How is input and output data laid out in USDF?

nsevilla · February 24, 2025, 5:35pm

Hello. A noob question here on where the data lives in USDF. I have some familiarity on accessing the data through the butler, but would like to know, for instance for recent HSC-PDR2 or OR4 runs, how the data is actually laid out in the directory structure of S3DF… assuming it works that way. That is to understand how to plan/understand data transfers to NERSC/IDACs upon data release from the USDF. butler query-collections seem to point me to some directories but it is not always clear to me from the output where the raw data and processed data are. Thanks.

price · February 24, 2025, 7:41pm

The layout is an implementation detail, subject to change. You should use the butler to access the data. This is especially true when the implementation uses an object store like S3.

nsevilla · February 24, 2025, 8:05pm

I see. I guess for Rucio + FTS there will be a way in which the transfer communicates directly with the object storage then. I was thinking of a non-Rucio global transfer solution for DP1 or OR4 for instance, I guess that would mean staging somehow in disk first. Thanks!

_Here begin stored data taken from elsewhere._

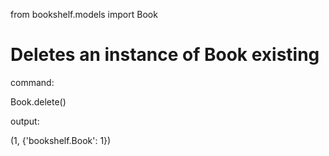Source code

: from bookshelf.models import Book 
# Deletes an instance of Book existing
command:

Book.delete()

output:

(1, {'bookshelf.Book': 1})
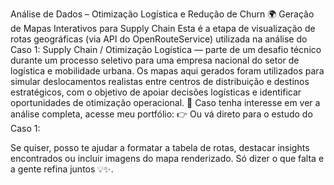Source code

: Análise de Dados – Otimização Logística e Redução de Churn
🌍 Geração de Mapas Interativos para Supply Chain
Esta é a etapa de visualização de rotas geográficas (via API do OpenRouteService) utilizada na análise do Caso 1: Supply Chain / Otimização Logística — parte de um desafio técnico durante um processo seletivo para uma empresa nacional do setor de logística e mobilidade urbana.
Os mapas aqui gerados foram utilizados para simular deslocamentos realistas entre centros de distribuição e destinos estratégicos, com o objetivo de apoiar decisões logísticas e identificar oportunidades de otimização operacional.
🔗 Caso tenha interesse em ver a análise completa, acesse meu portfólio: 
👉 Ou vá direto para o estudo do Caso 1:  <!-- Aqui você substitui o # pelo link real -->

Se quiser, posso te ajudar a formatar a tabela de rotas, destacar insights encontrados ou incluir imagens do mapa renderizado. Só dizer o que falta e a gente refina juntos 💡✨.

timj · February 24, 2025, 8:33pm

We configure Rucio to preserve the butler directory structure so that when you receive the files they will be in the same place in the tree. At USDF they are in an S3 bucket and you can get the URI from a random butler dataset using the butler to find out which bucket. We want Rucio to retain the directory hierarchy so that you can also receive a copy of the butler database without having to patch it.